Mas, em sua imensa maioria, as cartas e os bilhetes na minha frente eram folhas de caderno em que uma escrita hesitante e corajosa expressava dores cuja solução não estava ao alcance de uma ação: vidas quebradas por uma mistura de falta de emprego e de função social, dramas familiares, fugas, lutos.

As missivas não pediam nada e pediam tudo. Pareciam-se com as invocações que, em certas igrejas de minha infância, os fieis depositavam ao lado da estátua do santo ou nas dobras de seu manto, para que ele lesse e tomasse providências. Algumas nem detalhavam males e sofrimentos; confiavam na onisciência do destinatário, diziam apenas: "Serra, nos ajude".

Ora, talvez a demagogia política tenha sido inventada para isto: para que candidatos e governantes possam agüentar mais facilmente o peso da demanda que recebem, calá-la enfiando balinhas de ilusão na goela de quem se queixa e, naturalmente, em seus próprios ouvidos.
Aparentemente, Serra não sabe se dar esse luxo. E, sem o recurso da demagogia, o peso dos pedidos é violento, produz a sensação de uma responsabilidade constante por uma tarefa impossível.

Talvez por isso mesmo Serra pareça sempre procurar, na fala de quem o interpela, algum pedido concreto, algo que possa receber uma resposta efetiva.

Segunda-feira, no bairro Jova Rural, Serra visitou a casa de uma jovem senhora, Andréa Rodrigues. Escutou uma dura história de doenças e infortúnios. E disse para Andréa, que mostrava um sorriso desdentado: "Precisamos arrumar esses dentes". Brutal? Inoportuno? Acho que, para Serra, era o jeito de encontrar algo que pudesse ser feito mesmo, de não sucumbir ao marasmo do impossível. Não temos as chaves do paraíso, mas algo podemos mudar, uma coisa pequena comparada com o resto, mas uma coisa: os dentes.

Às vezes, esse anseio de fazer assusta. Numa caminhada no Tremembé/Jaçanã (conheci enfim o lugar para onde vai o trem das 11), um homem pára sua bicicleta de corrida e, do fio da calçada, grita: "Serra, vamos fazer pistas para bicicletas!".

Imagino que ele esperasse um gesto ou um sorriso de aprovação. Mas Serra foi até ele: "Vamos fazer, sim. É uma questão importante, que é preciso estudar com cuidado". Estupefação do homem; aparentemente o apego ao que pode ser feito é mais inesperado do que a vaga referência ao sol de amanhã.

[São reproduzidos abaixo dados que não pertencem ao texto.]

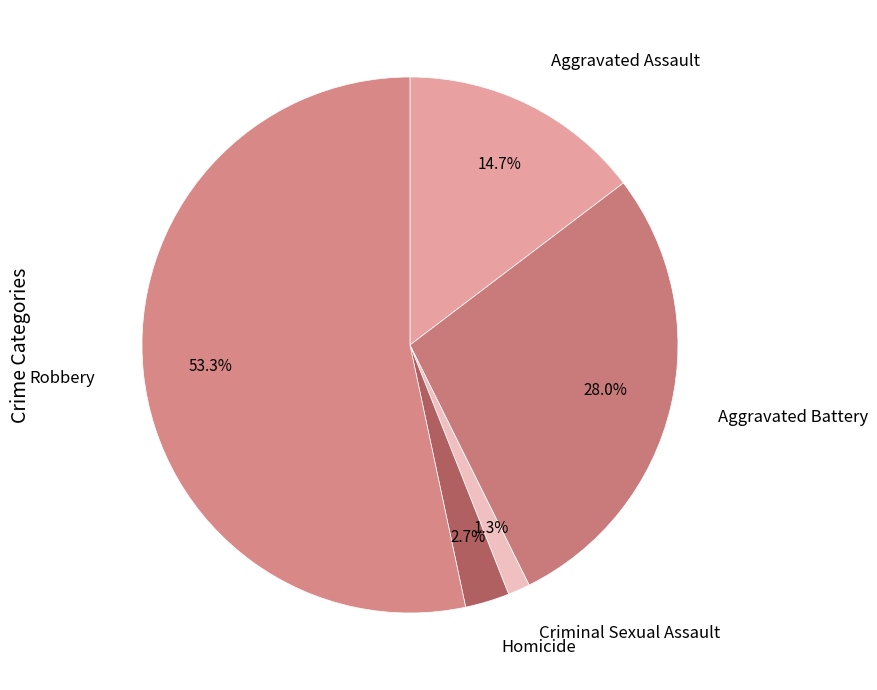

What portion of the pie excludes Aggravated Battery?

72.0%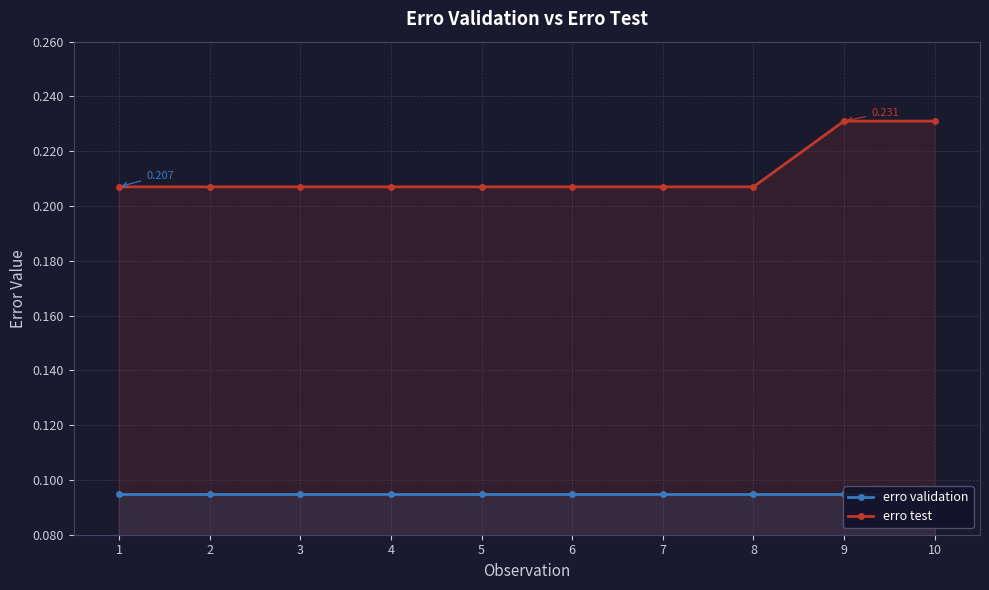

Does the chart have visible grid lines?

Yes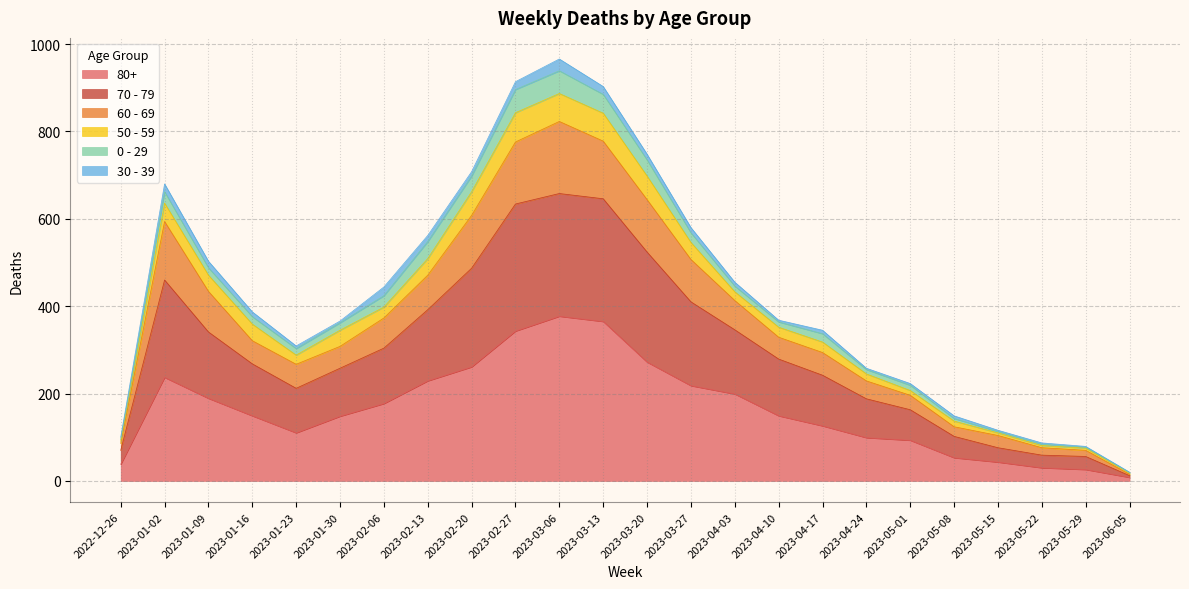

The value of 80+ at 2023-02-27 is 343. True or false?

True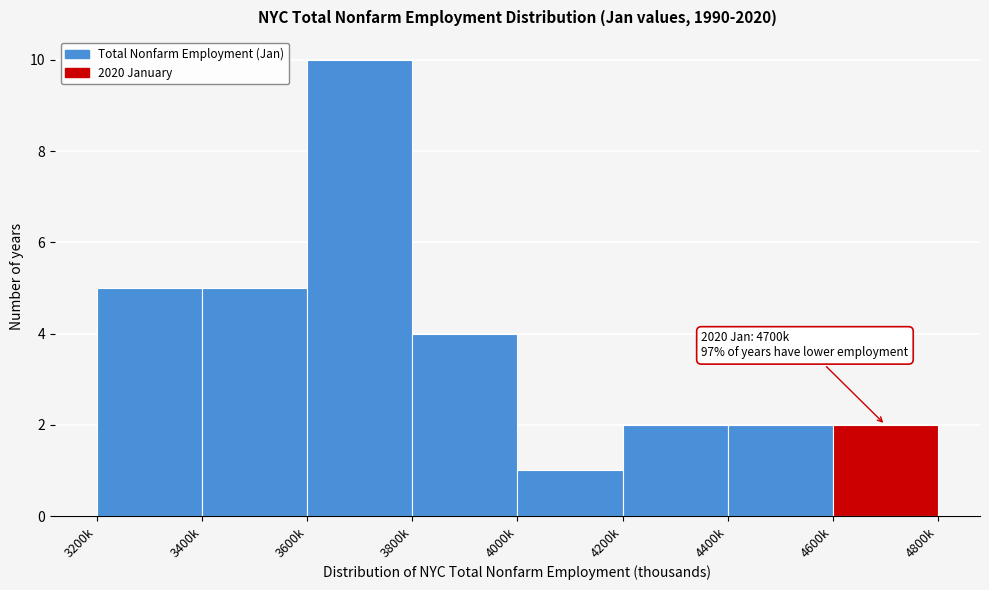

Reading right to left, list all the values displayed in this chart.

2	2	2	1	4	10	5	5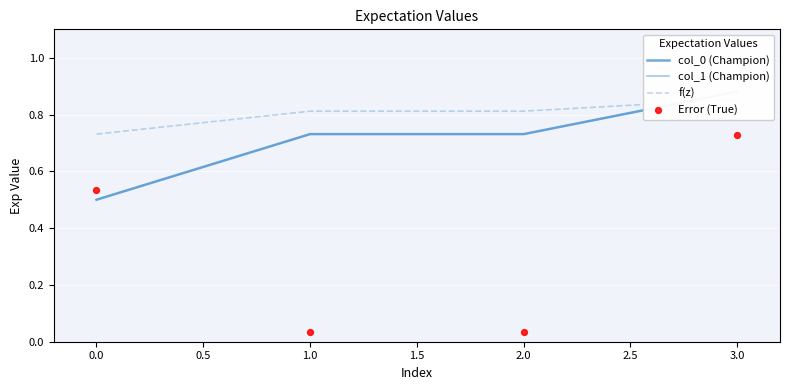

Is the value of f(z) at 3.0 greater than the value of col_0 (Champion) at 0.0?

Yes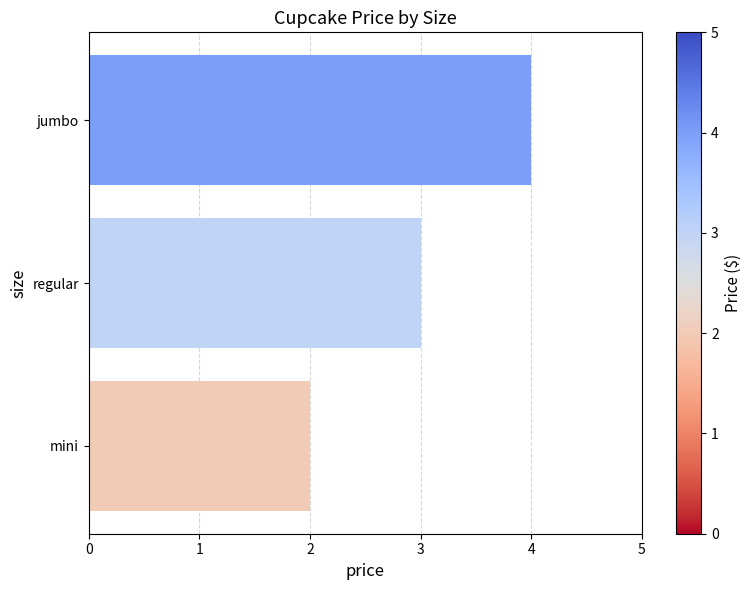

The chart shows a value of 4 at jumbo. True or false?

True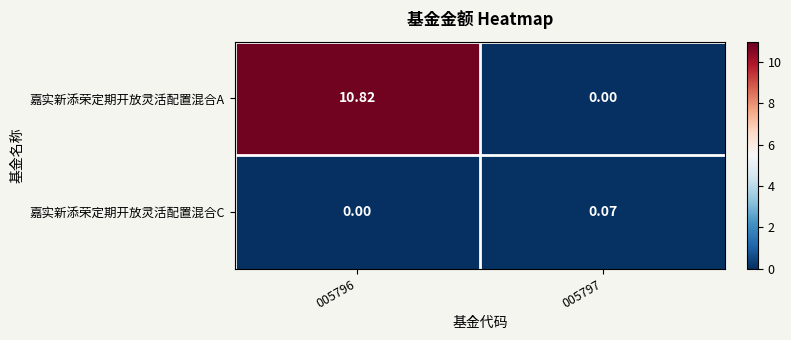

List the series in order of their overall mean, highest first.

嘉实新添荣定期开放灵活配置混合A, 嘉实新添荣定期开放灵活配置混合C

E quando não há nada que possa ser feito? Na caminhada no Tremembé, Serra ouviu muitas queixas de tudo e nada, mão no ombro, com calma, como se o dia não fosse acabar. E se despediu sem promessas. Mesmo assim, o alívio de quem falara com ele era óbvio: era o alívio de ter sido escutado ou escutada. O fardo ficava com Serra.

Quase no fim da caminhada, uma mulher protestou. Disse que Serra teria seu voto, que não se preocupasse, mas que essas caminhadas atrapalhavam o trânsito na hora do rush. Fiquei a fim de lhe responder que os verdadeiros beneficiários das caminhadas às quais eu assisti éramos nós, os cidadãos.

Nelas, o que importava não eram tanto os votos ganhos ou não pelo candidato. O que importava era o encontro do candidato com o murmúrio surdo da demanda humana.

Pois, quando esse encontro não acontece ou quando a demanda é calada à força de ilusões, é difícil que um candidato adquira a estatura moral que se espera de quem governa.